De vraag is of de leveranties van moderne wapens Oekraïne helpen, of juist het conflict voeden. En of Rusland met tactische nucleaire wapens overstapt naar het concept escaleren om te de-escaleren. We schuiven als het ware ongemerkt de nucleaire fase in. En dat is een grote verandering in de aard van het conflict. Politici die geen herinnering hebben aan de Koude Oorlog horen geen alarmbellen. De strijd gaat dan echter niet meer om de soevereiniteit van Oekraïne, wat het doel zou moeten zijn, maar om de concurrentieslag tussen twee atoommogendheden.

De bevelvoering voor de inzet van nucleaire wapens is nu in Rusland riskanter dan indertijd in de Sovjet-Unie. Door de Cubacrisis in 1962 leek het explosieve karakter van Sovjetpartijleider Nikita Chroesjtsjov niet de beste garantie voor een beheerst nucleair beleid. Gelukkig kwam er dus een hotline, een directe communicatieverbinding tussen het Witte Huis en het Kremlin.
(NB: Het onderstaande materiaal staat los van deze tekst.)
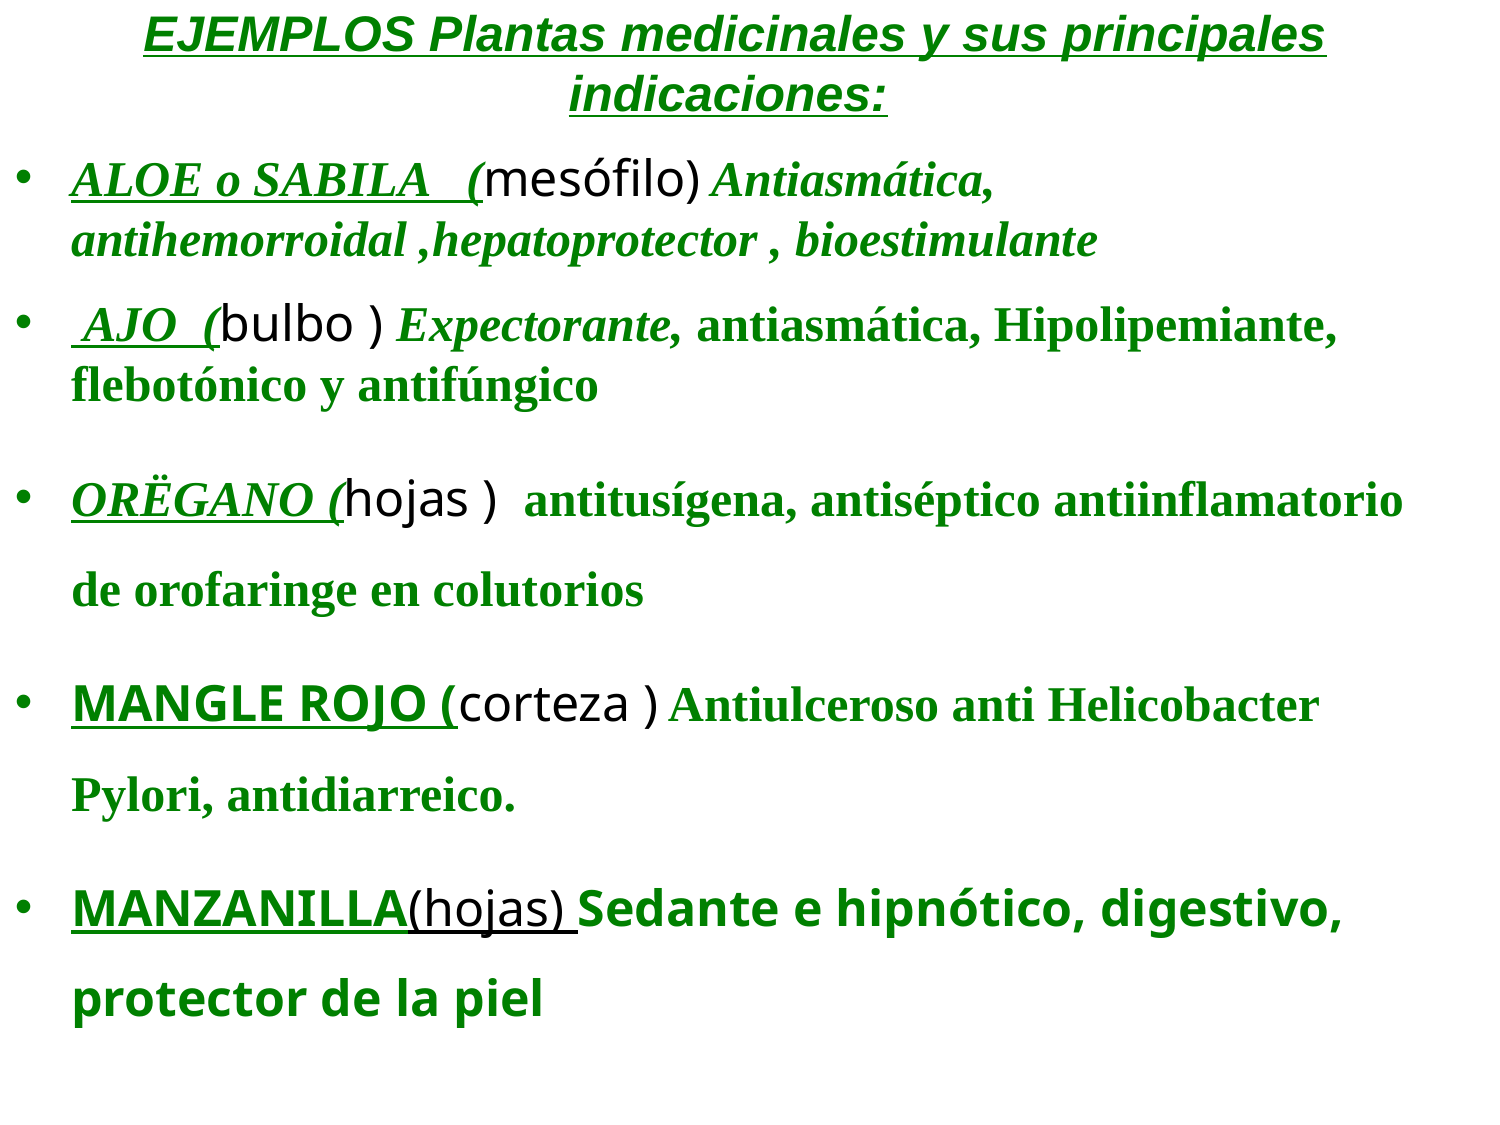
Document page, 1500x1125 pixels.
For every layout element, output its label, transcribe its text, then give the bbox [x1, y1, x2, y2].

text_box EJEMPLOS Plantas medicinales y sus principales indicaciones: ALOE o SABILA (mesófilo) Antiasmática, antihemorroidal ,hepatoprotector , bioestimulante AJO (bulbo ) Expectorante, antiasmática, Hipolipemiante, flebotónico y antifúngico ORËGANO (hojas ) antitusígena, antiséptico antiinflamatorio de orofaringe en colutorios MANGLE ROJO (corteza ) Antiulceroso anti Helicobacter Pylori, antidiarreico. MANZANILLA(hojas) Sedante e hipnótico, digestivo, protector de la piel [0, 0, 1471, 1125]
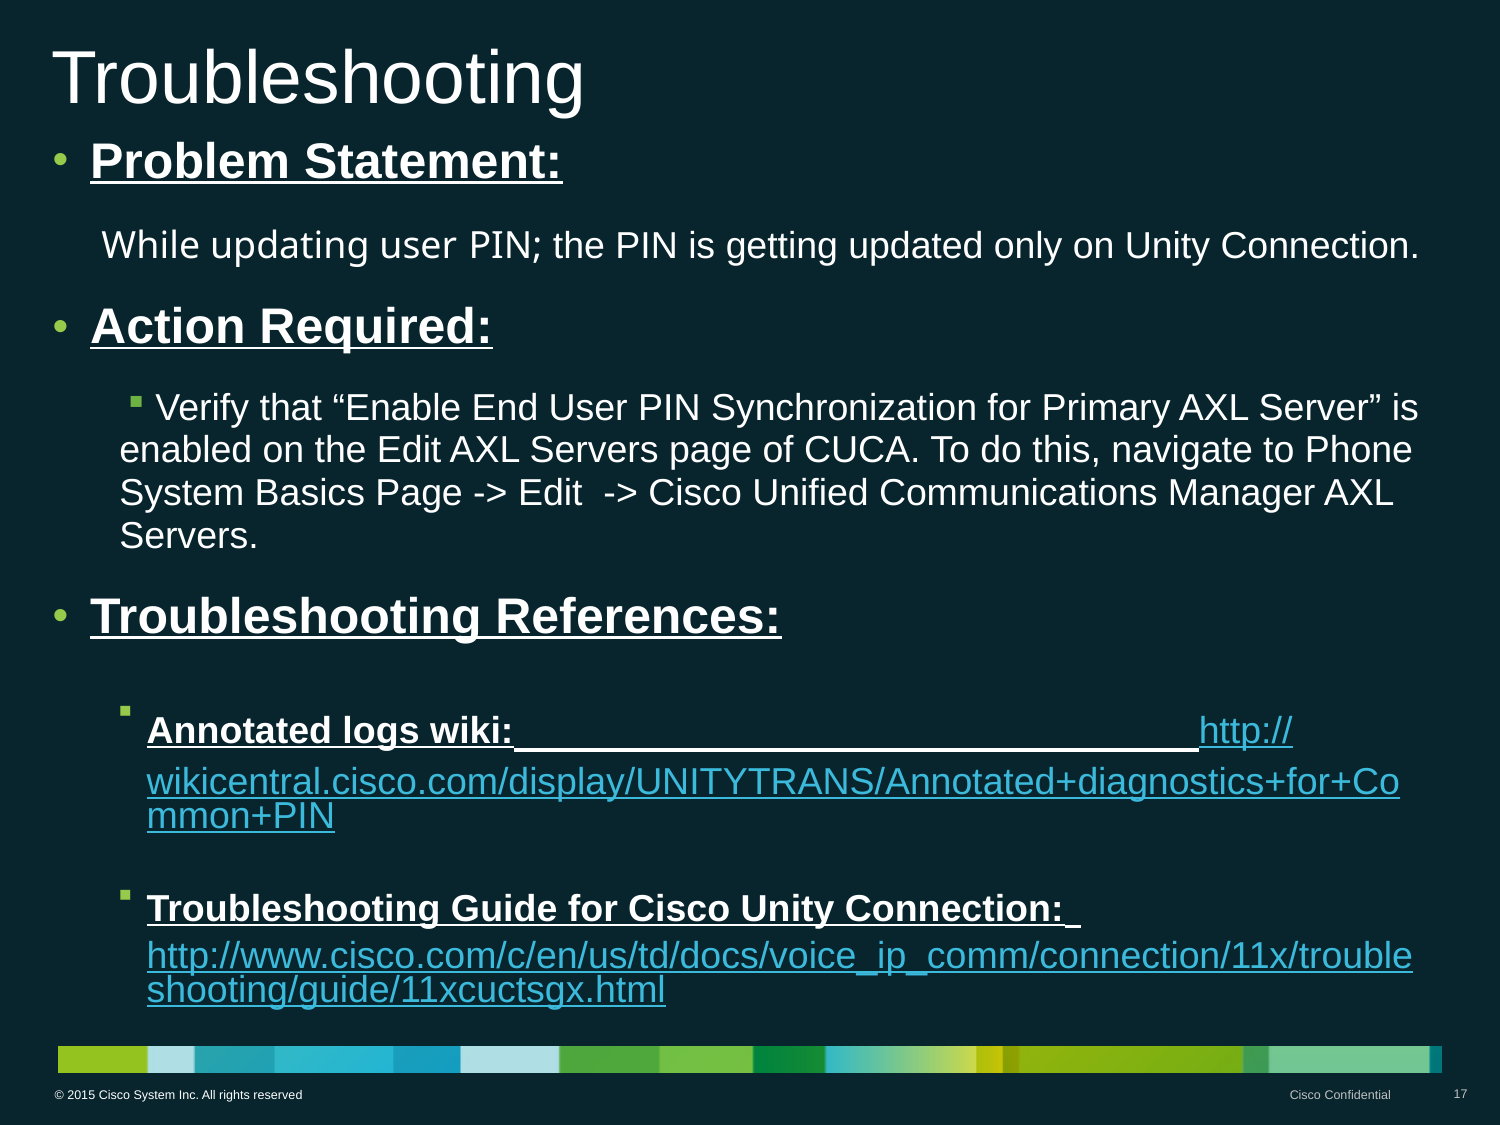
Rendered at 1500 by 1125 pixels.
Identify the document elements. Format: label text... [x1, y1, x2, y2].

Onder Leonid Brezjnev, die aantrad in 1964, volgde een collectief leiderschap waarin meer macht bij het Politburo terechtkwam. Secretaris-generaal Brezjnev was heerser, maar geen alleenheerser. Dat is Poetin de facto wel. Macht komt niet voort uit de partij, maar uit de persoon. Het ultieme besluit wordt genomen door hem.

Patstelling nodig voor uitweg uit conflict

De uitweg uit het conflict in Oekraïne moet worden gevonden via onderhandelingen. Daarvoor is een patstelling nodig waardoor geen enkele partij nog wat te winnen heeft. Voortzetting van een uitputtingsoorlog levert niets op. Pas dan wordt de stap gezet van het slagveld naar de onderhandelingstafel.

Daar kan een route naar de uitgang worden gevonden, met vragen als: wat moet er op de agenda komen, wat zijn de doeleinden van elke partij, en welke ruimte is er voor akkoorden? In een ultiem compromis zal elke partij wat ‘winnen en verliezen’. Niemand is de grote ‘winnaar’.

Maar wie roekeloos aanstuurt op een nucleaire oorlog maakt van iedereen een verliezer.